[TEXT FOR ANALYSIS]
=======
Trigger Warning: Poltergeists, Sex, and Vulgarity

One of my favorite stand-up comedians, George Carlin, the gods rest his soul, did a bit in the early 70s’ about seven filthy words you couldn’t use on public radio or televison. That list hasn’t changed much. I was recently strongly reminded in one of my workshops that there are also certain “dirty” words that still rattle people when found in poetry. Unnecessarily vulgar was the launched refrain: why can’t a poet get the same message across without being so crude? Of course, I tried, facing resistance, to raise a few obvious questions. Vulgar to whom? Indeed, assuming you have an adult audience, why (or why not?) use crude and uncensored language? Are we again talking about finding our own authentic and unique voice, while also seeing the value in the voices of others, even if they do happen to disturb us? Are we once again trying to define poetry and what makes a poet? What exactly are we up to in the room?
=======
[RECORDS PROVIDED]
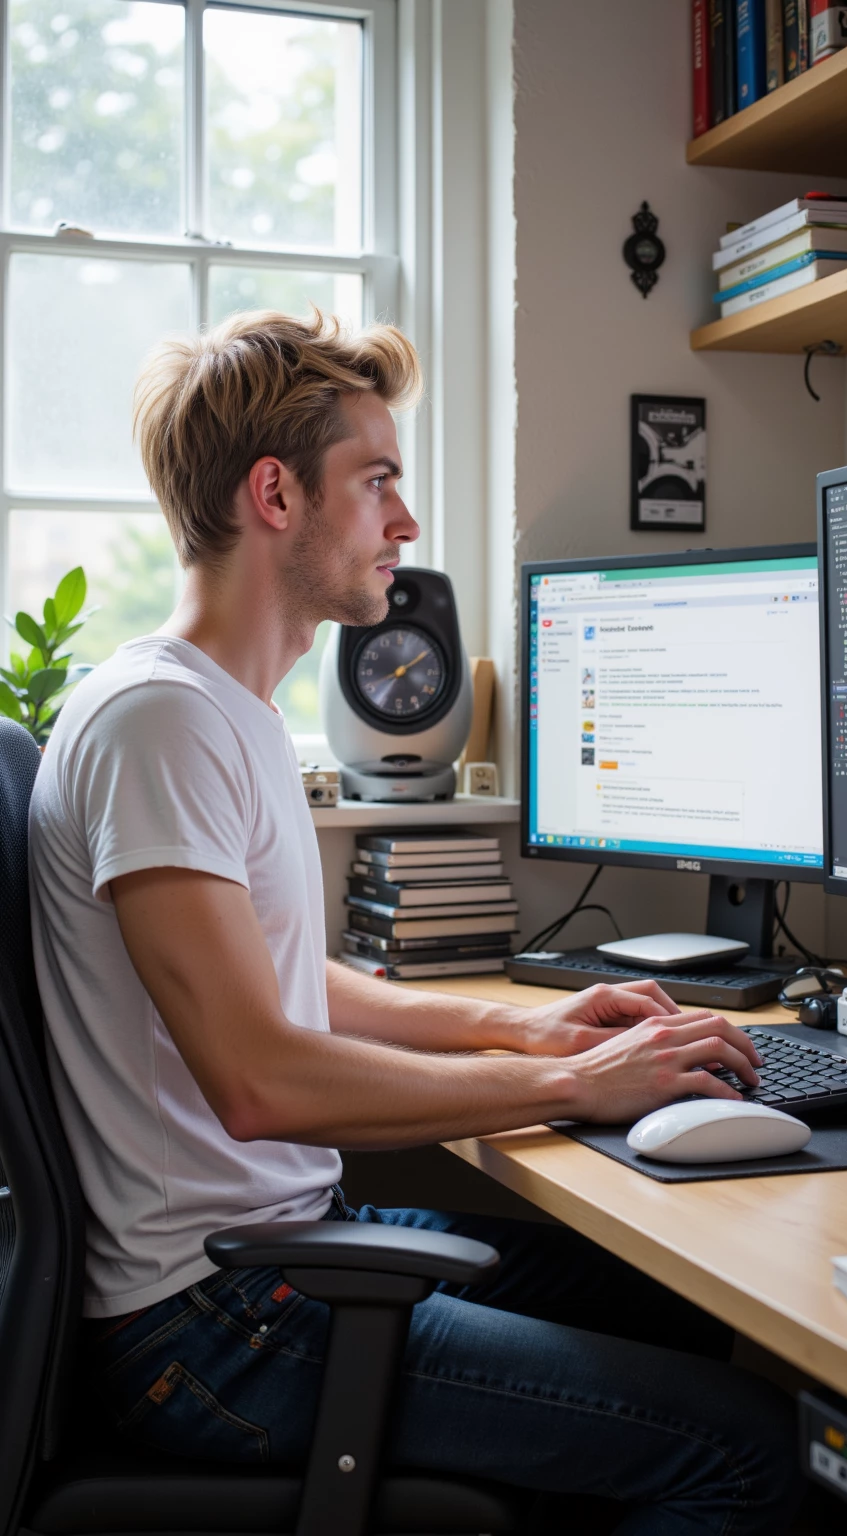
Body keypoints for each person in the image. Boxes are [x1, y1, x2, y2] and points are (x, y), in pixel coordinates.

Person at [28, 310, 802, 1534]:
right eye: (378, 481)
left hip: (275, 1247)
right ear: (275, 494)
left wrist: (534, 1038)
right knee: (750, 1454)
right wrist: (578, 1090)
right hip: (213, 1324)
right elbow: (260, 1080)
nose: (406, 522)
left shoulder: (223, 711)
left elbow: (296, 985)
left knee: (683, 1308)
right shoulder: (157, 724)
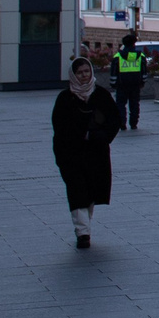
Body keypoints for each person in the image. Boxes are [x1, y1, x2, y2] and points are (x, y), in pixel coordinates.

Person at [50, 57, 122, 250]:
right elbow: (59, 127)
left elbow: (114, 119)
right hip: (71, 155)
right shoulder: (65, 98)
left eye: (86, 72)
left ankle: (84, 227)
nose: (83, 76)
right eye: (80, 73)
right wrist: (81, 135)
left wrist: (103, 136)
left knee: (90, 192)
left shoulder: (101, 95)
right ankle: (83, 232)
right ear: (73, 75)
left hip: (96, 154)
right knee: (77, 191)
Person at [113, 35, 147, 131]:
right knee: (134, 104)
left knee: (120, 105)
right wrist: (142, 82)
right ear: (134, 44)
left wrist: (113, 84)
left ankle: (122, 123)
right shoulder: (141, 56)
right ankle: (133, 124)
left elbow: (113, 73)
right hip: (136, 85)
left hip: (121, 85)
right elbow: (144, 72)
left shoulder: (118, 56)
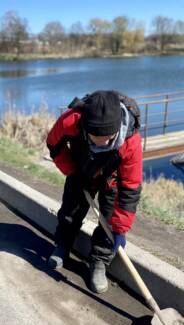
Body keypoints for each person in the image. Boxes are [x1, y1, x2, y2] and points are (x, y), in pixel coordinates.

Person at [46, 90, 142, 293]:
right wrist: (71, 171)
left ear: (117, 130)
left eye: (108, 138)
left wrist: (120, 229)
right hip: (80, 170)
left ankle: (99, 261)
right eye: (95, 137)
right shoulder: (71, 120)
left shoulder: (130, 140)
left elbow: (131, 187)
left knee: (109, 222)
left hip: (111, 179)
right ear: (84, 127)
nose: (102, 143)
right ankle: (63, 245)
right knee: (70, 212)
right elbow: (54, 145)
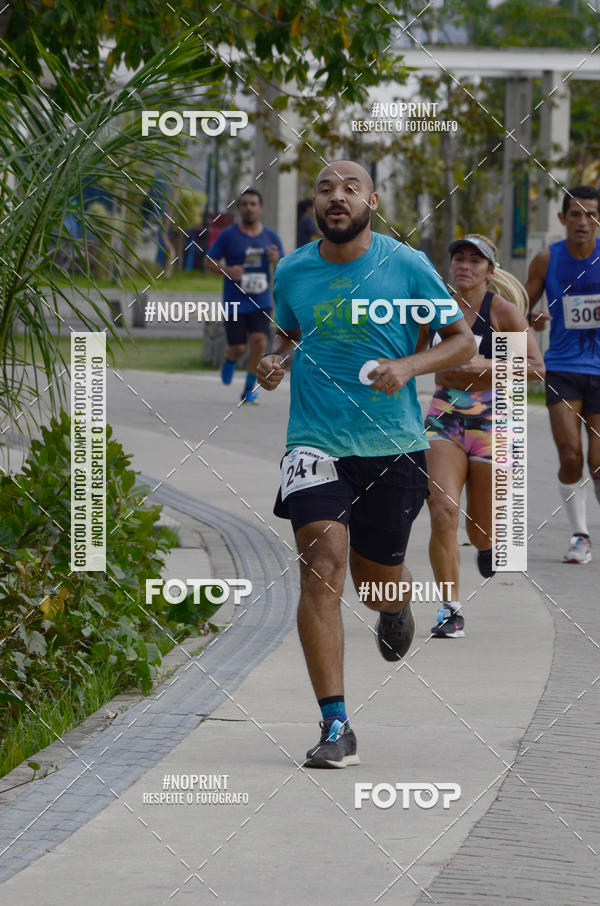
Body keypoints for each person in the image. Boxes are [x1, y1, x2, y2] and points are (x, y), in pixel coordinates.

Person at [256, 160, 475, 768]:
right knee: (320, 566)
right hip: (313, 442)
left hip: (392, 445)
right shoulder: (294, 270)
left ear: (371, 201)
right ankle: (335, 725)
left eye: (350, 188)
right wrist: (276, 361)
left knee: (377, 581)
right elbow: (288, 334)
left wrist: (407, 367)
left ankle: (395, 605)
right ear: (315, 204)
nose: (337, 196)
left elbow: (462, 340)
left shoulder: (405, 265)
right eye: (326, 188)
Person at [424, 235, 545, 639]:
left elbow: (534, 368)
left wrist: (484, 363)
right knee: (441, 509)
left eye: (476, 261)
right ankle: (451, 609)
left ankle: (486, 545)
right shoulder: (438, 309)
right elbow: (413, 354)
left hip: (493, 418)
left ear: (489, 271)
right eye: (459, 257)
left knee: (480, 528)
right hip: (445, 415)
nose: (466, 265)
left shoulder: (502, 312)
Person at [526, 185, 600, 564]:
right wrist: (532, 318)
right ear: (562, 219)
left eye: (591, 214)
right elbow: (517, 308)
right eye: (576, 213)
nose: (583, 221)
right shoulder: (546, 260)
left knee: (598, 461)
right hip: (563, 367)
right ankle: (580, 536)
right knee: (570, 455)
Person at [206, 189, 284, 403]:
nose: (249, 207)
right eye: (245, 204)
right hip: (234, 302)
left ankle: (249, 389)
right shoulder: (229, 236)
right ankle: (230, 359)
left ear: (260, 208)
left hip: (261, 300)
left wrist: (276, 258)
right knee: (239, 348)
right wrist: (228, 271)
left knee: (260, 341)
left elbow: (285, 267)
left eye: (253, 204)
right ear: (240, 208)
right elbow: (209, 261)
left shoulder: (270, 237)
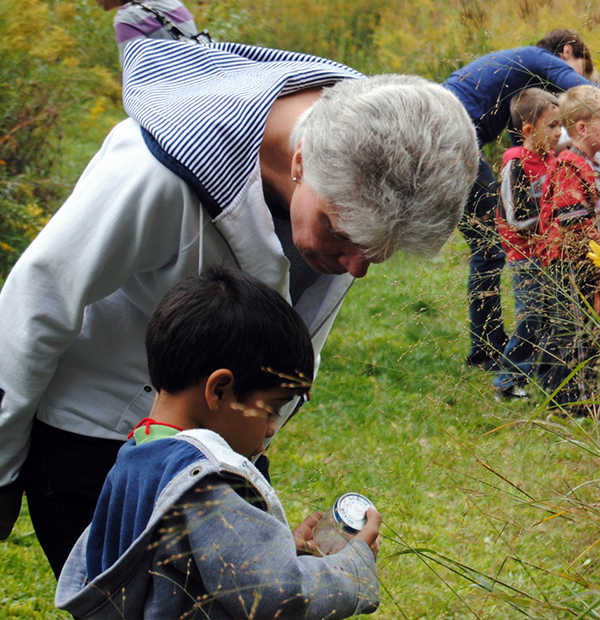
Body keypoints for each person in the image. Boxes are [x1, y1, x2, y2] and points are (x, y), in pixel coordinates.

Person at [0, 40, 479, 576]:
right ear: (301, 160)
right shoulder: (155, 172)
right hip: (107, 453)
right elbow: (36, 302)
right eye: (342, 235)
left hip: (223, 449)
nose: (355, 267)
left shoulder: (367, 146)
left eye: (376, 252)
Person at [55, 266, 381, 619]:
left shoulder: (139, 453)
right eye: (271, 409)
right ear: (220, 390)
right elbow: (283, 596)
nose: (272, 429)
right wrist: (353, 567)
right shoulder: (204, 486)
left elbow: (206, 568)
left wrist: (286, 550)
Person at [443, 29, 595, 371]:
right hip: (450, 136)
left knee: (486, 250)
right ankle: (487, 352)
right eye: (583, 68)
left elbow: (533, 147)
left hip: (449, 133)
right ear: (567, 51)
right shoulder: (537, 58)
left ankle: (491, 347)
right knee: (488, 249)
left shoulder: (523, 90)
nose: (577, 78)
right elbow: (583, 92)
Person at [492, 88, 561, 400]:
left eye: (561, 125)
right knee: (531, 317)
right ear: (529, 131)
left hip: (550, 253)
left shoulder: (553, 160)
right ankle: (507, 381)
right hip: (526, 255)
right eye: (552, 126)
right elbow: (514, 215)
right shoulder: (516, 163)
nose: (560, 132)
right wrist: (553, 222)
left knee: (551, 317)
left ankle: (548, 378)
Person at [537, 85, 600, 414]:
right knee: (570, 328)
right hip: (570, 263)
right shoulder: (568, 166)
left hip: (586, 261)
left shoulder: (587, 164)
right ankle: (567, 400)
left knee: (587, 328)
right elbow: (572, 218)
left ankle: (582, 392)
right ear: (583, 128)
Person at [95, 0, 205, 65]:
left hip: (171, 95)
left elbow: (134, 71)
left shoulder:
=======
[DESCRIPTION OF THE TASK]
Answer these questions about the essay on vulgar language in poetry.
1. How many filthy words did George Carlin's early-70s bit say could not be used on public radio or television?
2. Where was the writer recently reminded that certain "dirty" words still rattle people in poetry?
3. What two-word refrain was launched against the crude language?

[WRITTEN RESPONSE]
1. Seven.
2. In one of the writer's workshops.
3. "Unnecessarily vulgar."